begin SUPPLIED RECORDS

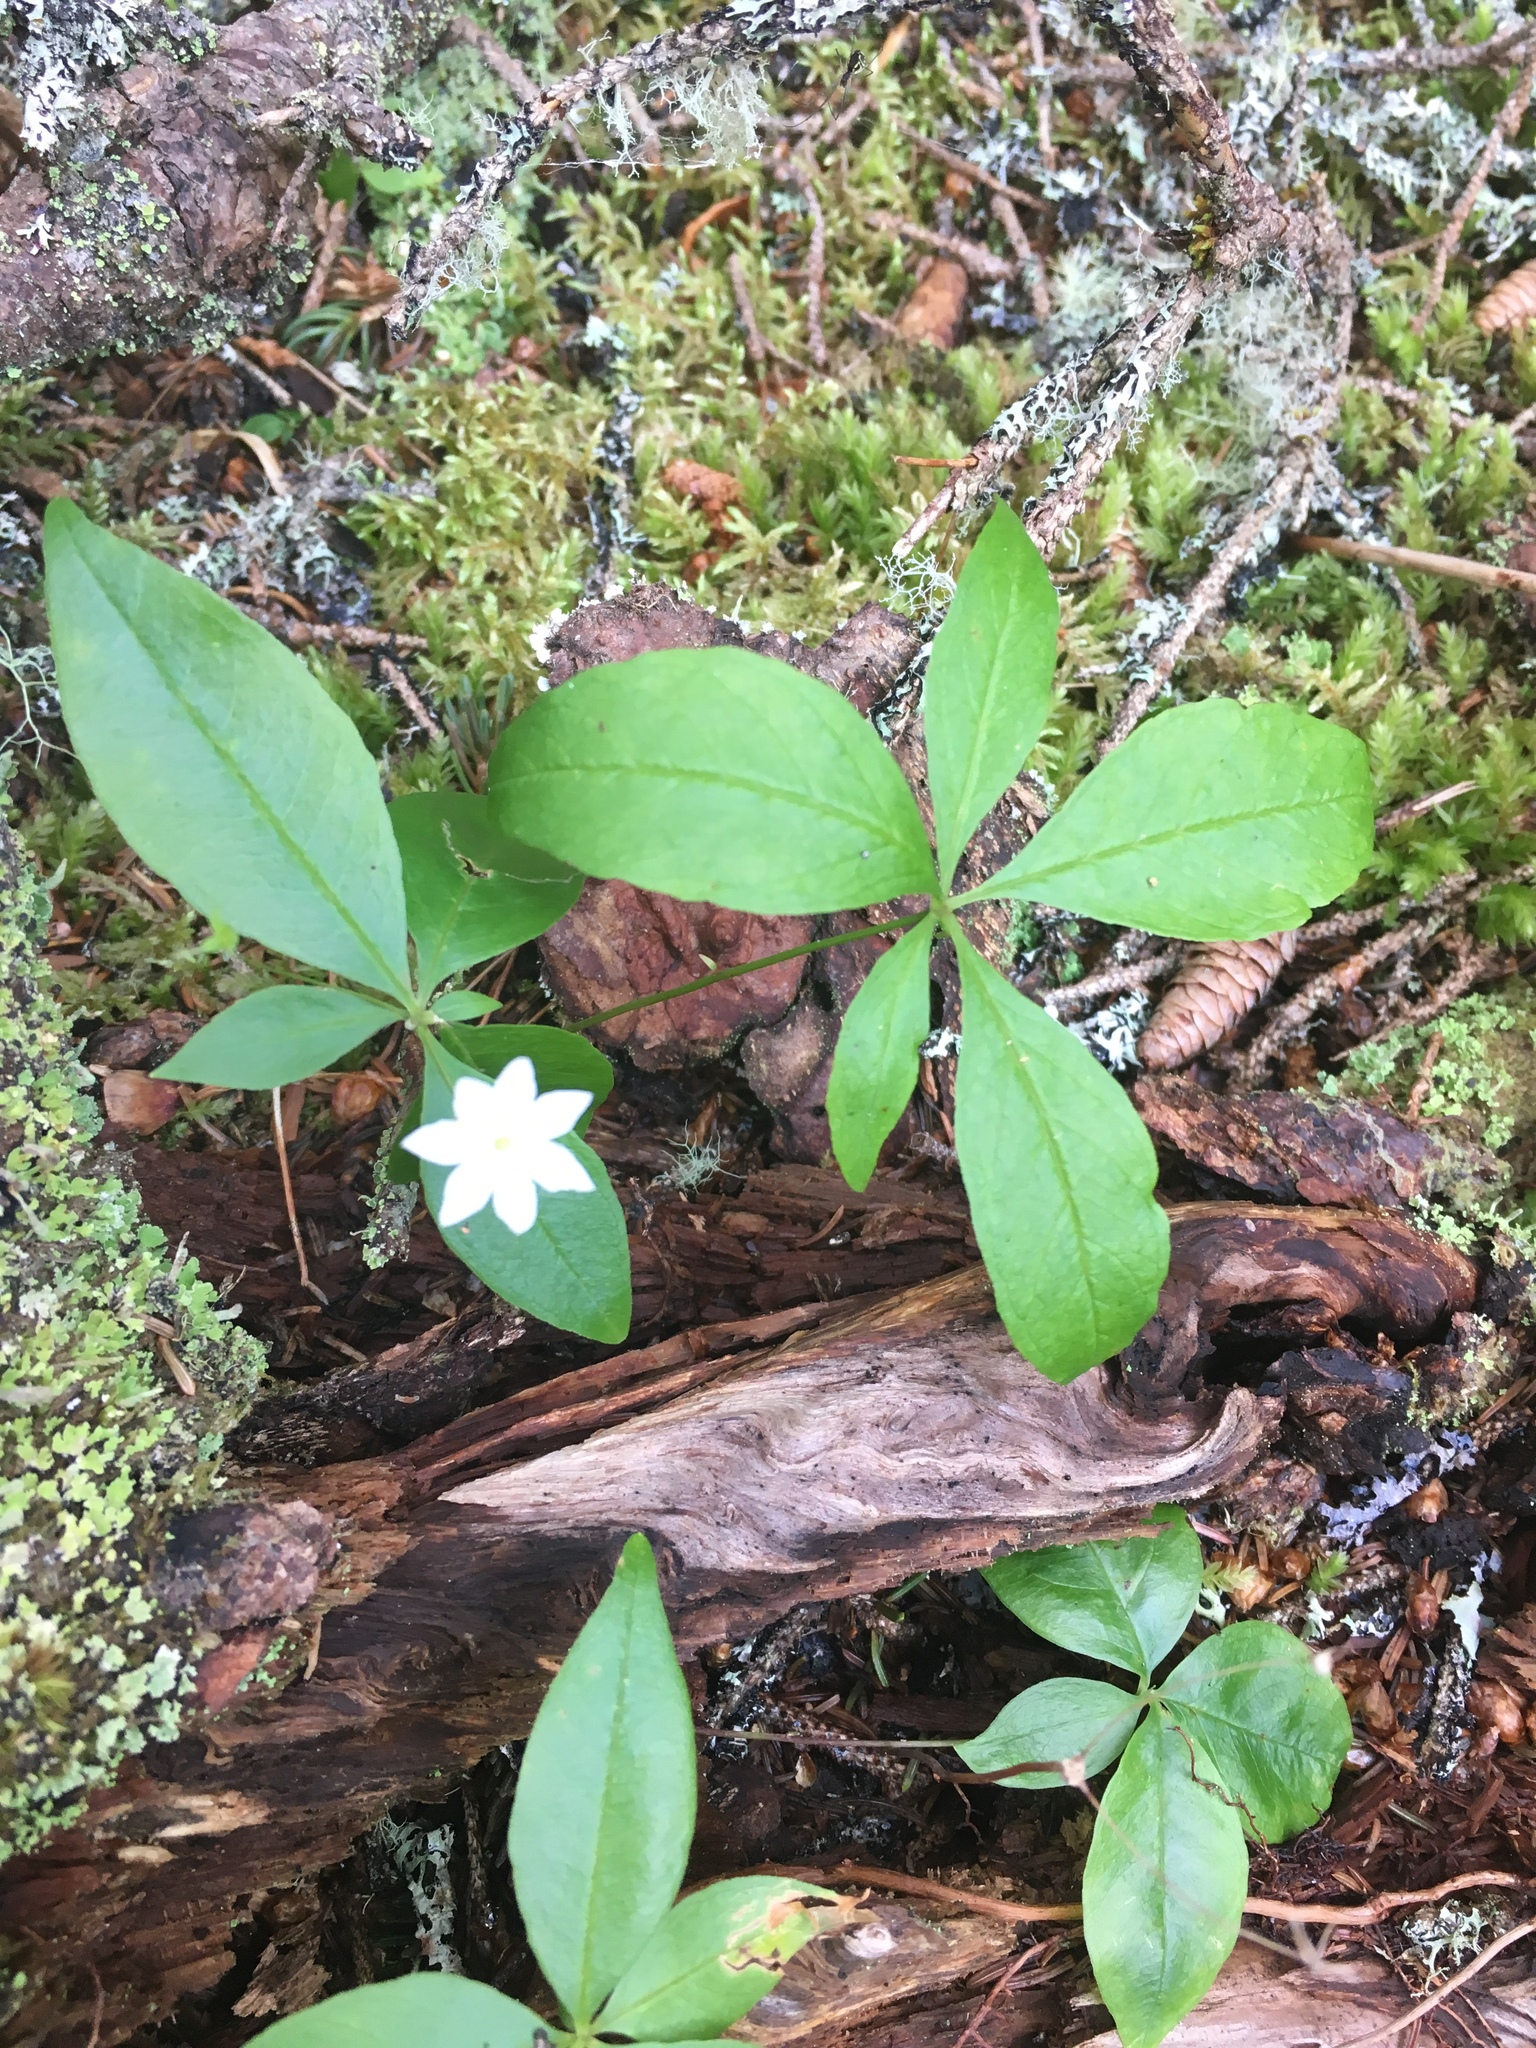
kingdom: Plantae
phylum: Tracheophyta
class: Magnoliopsida
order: Ericales
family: Primulaceae
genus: Lysimachia
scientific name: Lysimachia borealis
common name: American starflower
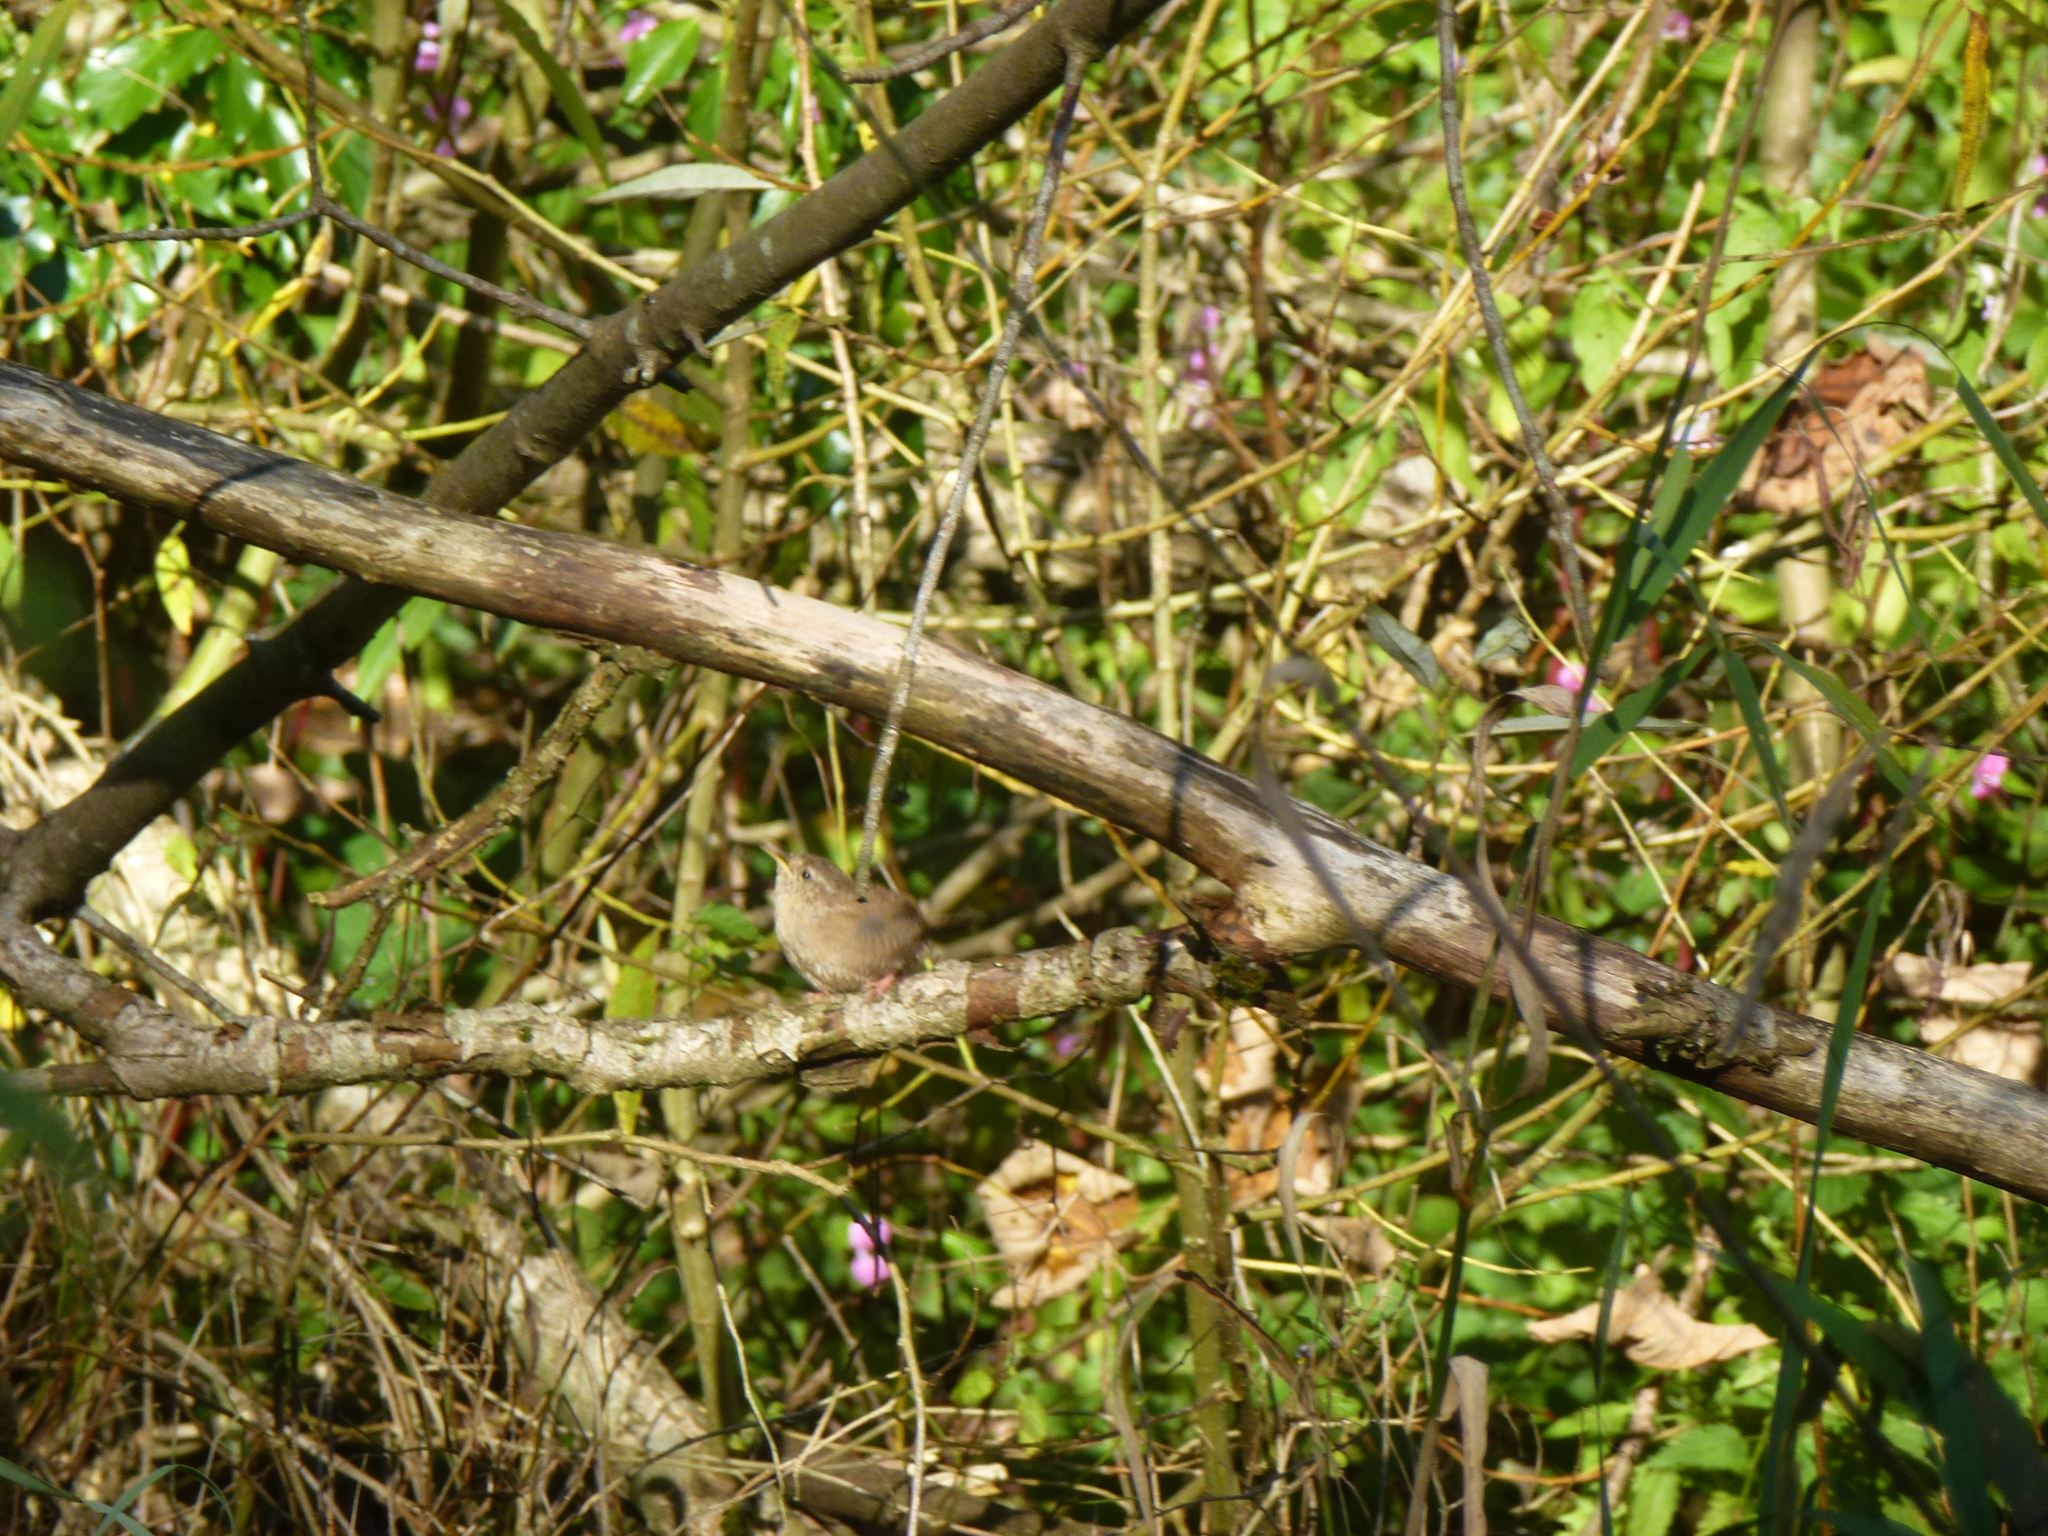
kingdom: Animalia
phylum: Chordata
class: Aves
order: Passeriformes
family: Troglodytidae
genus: Troglodytes
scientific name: Troglodytes troglodytes
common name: Eurasian wren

end SUPPLIED RECORDS

• **OBJECTIVE**: Copy every line of the listing above word for word, without the pictures.

• **WRITTEN REPLY**:
kingdom: Plantae
phylum: Tracheophyta
class: Magnoliopsida
order: Ericales
family: Primulaceae
genus: Lysimachia
scientific name: Lysimachia borealis
common name: American starflower
kingdom: Animalia
phylum: Chordata
class: Aves
order: Passeriformes
family: Troglodytidae
genus: Troglodytes
scientific name: Troglodytes troglodytes
common name: Eurasian wren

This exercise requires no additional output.